_REQUIRED WORK_
• a. In the entries, repeat every line from the one with "state / province: New Hampshire" up to and including the one with "order: Zingiberales".
• b. Go on with the discussion about whether "flux" can be used as an adjective, starting after its last line.

_PAGE EXCERPT_
☆ ☆ ☆ ☆ ☆ ☆ ☆

I have never heard of it as an adjective, but the phrase "in a state of flux" is quite common. But flux is being used as a noun there. But "a flux situation" can be found on Google. Donnanz (talk) 22:56, 29 December 2014 (UTC)[reply]
The OED has flux as an obsolete adjective, meaning "that is in a state of flux; ever-changing, fluctuating, inconstant, variable", with last cite being from 1797. More recent usages in Google Books seem to be just attributive use of the noun, but I haven't scrutinised all examples. Dbfirs 11:13, 30 December 2014 (UTC)[reply]
All nouns, including proper nouns, can be used attributively. But they are still nouns. @Dbfirs we should check that the OED is right, no? Can you copy up the citations if you can see them? Renard Migrant (talk) 21:50, 31 December 2014 (UTC)[reply]
The OED's citations are as follows:
a1677 I. Barrow Of Contentm. (1685) 106 Considering..the flux nature of all things here.
1741 Mem. Martinus Scriblerus 44 in Pope Wks. II A Corporation..is..a flux body.
1768 W. Blackstone Comm. Laws Eng. III. xxi. 318 The record..was more serviceable..in a dead and immutable language than in any flux or living one.
1797 G. Staunton Authentic Acct. Embassy to China II. vii. 573 The form of those characters has not been so flux as the sound of words.

☆ ☆ ☆ ☆ ☆ ☆ ☆

Saved data entries:
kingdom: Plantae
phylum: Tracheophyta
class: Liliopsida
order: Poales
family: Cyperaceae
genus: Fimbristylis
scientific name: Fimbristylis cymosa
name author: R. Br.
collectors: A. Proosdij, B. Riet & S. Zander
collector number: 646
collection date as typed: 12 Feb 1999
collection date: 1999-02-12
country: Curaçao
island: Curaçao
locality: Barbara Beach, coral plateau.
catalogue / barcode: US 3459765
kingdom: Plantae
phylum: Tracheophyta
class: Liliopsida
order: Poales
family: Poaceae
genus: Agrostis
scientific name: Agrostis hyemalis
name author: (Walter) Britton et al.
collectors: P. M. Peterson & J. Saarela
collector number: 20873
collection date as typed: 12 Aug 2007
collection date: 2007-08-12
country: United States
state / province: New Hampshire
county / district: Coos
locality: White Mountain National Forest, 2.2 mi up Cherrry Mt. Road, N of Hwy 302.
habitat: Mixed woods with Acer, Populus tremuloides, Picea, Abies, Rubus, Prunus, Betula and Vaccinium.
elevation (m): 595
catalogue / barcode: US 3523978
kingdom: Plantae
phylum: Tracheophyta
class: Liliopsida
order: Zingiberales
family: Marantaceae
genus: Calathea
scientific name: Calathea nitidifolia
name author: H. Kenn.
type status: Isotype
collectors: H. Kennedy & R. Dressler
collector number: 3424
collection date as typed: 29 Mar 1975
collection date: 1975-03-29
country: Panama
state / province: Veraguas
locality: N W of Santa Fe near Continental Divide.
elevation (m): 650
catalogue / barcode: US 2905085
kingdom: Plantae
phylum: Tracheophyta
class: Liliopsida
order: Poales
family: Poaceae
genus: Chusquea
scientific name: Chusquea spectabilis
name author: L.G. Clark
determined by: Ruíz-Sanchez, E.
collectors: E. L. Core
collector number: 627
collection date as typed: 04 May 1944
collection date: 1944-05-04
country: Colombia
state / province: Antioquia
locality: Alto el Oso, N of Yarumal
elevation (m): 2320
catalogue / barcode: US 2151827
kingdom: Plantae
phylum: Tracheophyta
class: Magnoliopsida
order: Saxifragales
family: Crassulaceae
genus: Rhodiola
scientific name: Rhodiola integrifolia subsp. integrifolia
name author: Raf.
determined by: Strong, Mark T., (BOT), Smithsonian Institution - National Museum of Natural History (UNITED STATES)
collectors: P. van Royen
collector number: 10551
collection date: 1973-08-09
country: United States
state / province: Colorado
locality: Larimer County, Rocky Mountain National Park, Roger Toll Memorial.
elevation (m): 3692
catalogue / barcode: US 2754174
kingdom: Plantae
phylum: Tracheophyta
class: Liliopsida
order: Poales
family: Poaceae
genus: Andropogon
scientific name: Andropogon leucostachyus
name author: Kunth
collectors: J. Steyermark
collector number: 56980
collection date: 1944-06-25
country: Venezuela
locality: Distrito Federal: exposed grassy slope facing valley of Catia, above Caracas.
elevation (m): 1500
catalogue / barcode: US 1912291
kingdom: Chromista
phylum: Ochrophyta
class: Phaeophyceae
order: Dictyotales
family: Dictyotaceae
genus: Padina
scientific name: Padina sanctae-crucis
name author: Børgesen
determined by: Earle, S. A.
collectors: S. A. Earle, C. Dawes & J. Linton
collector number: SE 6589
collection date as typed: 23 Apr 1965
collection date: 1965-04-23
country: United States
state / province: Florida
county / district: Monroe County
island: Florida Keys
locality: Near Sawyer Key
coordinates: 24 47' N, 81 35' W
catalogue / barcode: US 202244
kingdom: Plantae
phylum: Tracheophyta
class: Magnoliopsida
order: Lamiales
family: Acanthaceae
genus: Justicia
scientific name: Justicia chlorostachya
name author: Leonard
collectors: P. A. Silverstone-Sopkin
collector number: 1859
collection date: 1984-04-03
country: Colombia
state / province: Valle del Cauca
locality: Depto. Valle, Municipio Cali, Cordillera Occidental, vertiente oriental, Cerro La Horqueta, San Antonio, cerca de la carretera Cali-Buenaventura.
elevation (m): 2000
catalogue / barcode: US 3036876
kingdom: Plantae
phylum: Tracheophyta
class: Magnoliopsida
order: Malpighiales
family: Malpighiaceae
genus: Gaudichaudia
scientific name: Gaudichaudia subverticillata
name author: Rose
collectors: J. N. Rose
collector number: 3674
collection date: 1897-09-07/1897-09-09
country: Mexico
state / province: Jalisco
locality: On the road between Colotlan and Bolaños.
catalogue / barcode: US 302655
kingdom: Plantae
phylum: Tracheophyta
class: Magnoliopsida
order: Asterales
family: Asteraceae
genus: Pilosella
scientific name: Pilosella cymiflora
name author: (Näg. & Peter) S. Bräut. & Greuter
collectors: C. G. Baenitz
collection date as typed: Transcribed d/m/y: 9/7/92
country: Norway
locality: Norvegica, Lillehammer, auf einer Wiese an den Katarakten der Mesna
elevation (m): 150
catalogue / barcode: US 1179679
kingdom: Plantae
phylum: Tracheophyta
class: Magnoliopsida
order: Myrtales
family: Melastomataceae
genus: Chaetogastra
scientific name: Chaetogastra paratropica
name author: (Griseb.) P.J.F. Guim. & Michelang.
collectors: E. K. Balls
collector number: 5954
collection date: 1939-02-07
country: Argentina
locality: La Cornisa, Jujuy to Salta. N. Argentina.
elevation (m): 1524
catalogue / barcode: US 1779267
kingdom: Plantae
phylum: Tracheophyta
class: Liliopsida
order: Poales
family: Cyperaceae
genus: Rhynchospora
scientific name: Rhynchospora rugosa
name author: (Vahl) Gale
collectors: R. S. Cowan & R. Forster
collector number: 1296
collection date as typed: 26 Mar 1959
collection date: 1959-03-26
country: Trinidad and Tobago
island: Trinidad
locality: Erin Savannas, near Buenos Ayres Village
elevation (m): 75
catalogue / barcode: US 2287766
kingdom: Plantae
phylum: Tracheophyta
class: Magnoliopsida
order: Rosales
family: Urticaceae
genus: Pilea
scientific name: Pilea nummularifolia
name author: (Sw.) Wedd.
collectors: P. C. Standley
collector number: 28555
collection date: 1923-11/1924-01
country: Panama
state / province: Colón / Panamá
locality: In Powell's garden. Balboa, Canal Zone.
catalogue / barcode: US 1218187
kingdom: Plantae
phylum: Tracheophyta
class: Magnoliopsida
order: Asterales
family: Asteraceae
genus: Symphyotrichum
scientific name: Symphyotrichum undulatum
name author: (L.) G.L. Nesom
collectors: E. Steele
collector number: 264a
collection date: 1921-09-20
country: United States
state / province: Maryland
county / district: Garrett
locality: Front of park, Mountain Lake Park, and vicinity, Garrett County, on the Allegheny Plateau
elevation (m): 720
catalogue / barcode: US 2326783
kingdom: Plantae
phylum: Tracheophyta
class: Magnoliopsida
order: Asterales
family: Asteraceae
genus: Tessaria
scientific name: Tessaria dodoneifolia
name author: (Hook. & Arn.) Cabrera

☆ ☆ ☆ ☆ ☆ ☆ ☆

_EXERCISE ANSWERS_
• a.
state / province: New Hampshire
county / district: Coos
locality: White Mountain National Forest, 2.2 mi up Cherrry Mt. Road, N of Hwy 302.
habitat: Mixed woods with Acer, Populus tremuloides, Picea, Abies, Rubus, Prunus, Betula and Vaccinium.
elevation (m): 595
catalogue / barcode: US 3523978
kingdom: Plantae
phylum: Tracheophyta
class: Liliopsida
order: Zingiberales

• b.
The first two are possibly attributive usage of the noun, but the last two seem to be adjectival use. This usage is obsolete, of course, but I expect we can find one more in Google Books, for example ... which is not so flux, mutable, and perishable, (according to them) as the grosser parts of the body from 1780 (The monthly review, or, literary journal - Volume 61 - Page 224). Dbfirs 10:07, 4 January 2015 (UTC)[reply]

This is predicative:

  • 1789, Thomas Cooper, Tracts, Ethical, Theological and Political[1]:
    ... for if the particles of the brain be so loose, and so flux as here represented, then is the soul united not to one, as every immaterialist hath hitherto supposed, ...

--Dan Polansky (talk) 16:24, 4 January 2015 (UTC)[reply]

One more predicative:

  • 1831, multiple authors, The Law of Reason[2]:
    Were the body so flux as here represented, then the soul is not united to one, but to an almost infinite number of bodies in succession.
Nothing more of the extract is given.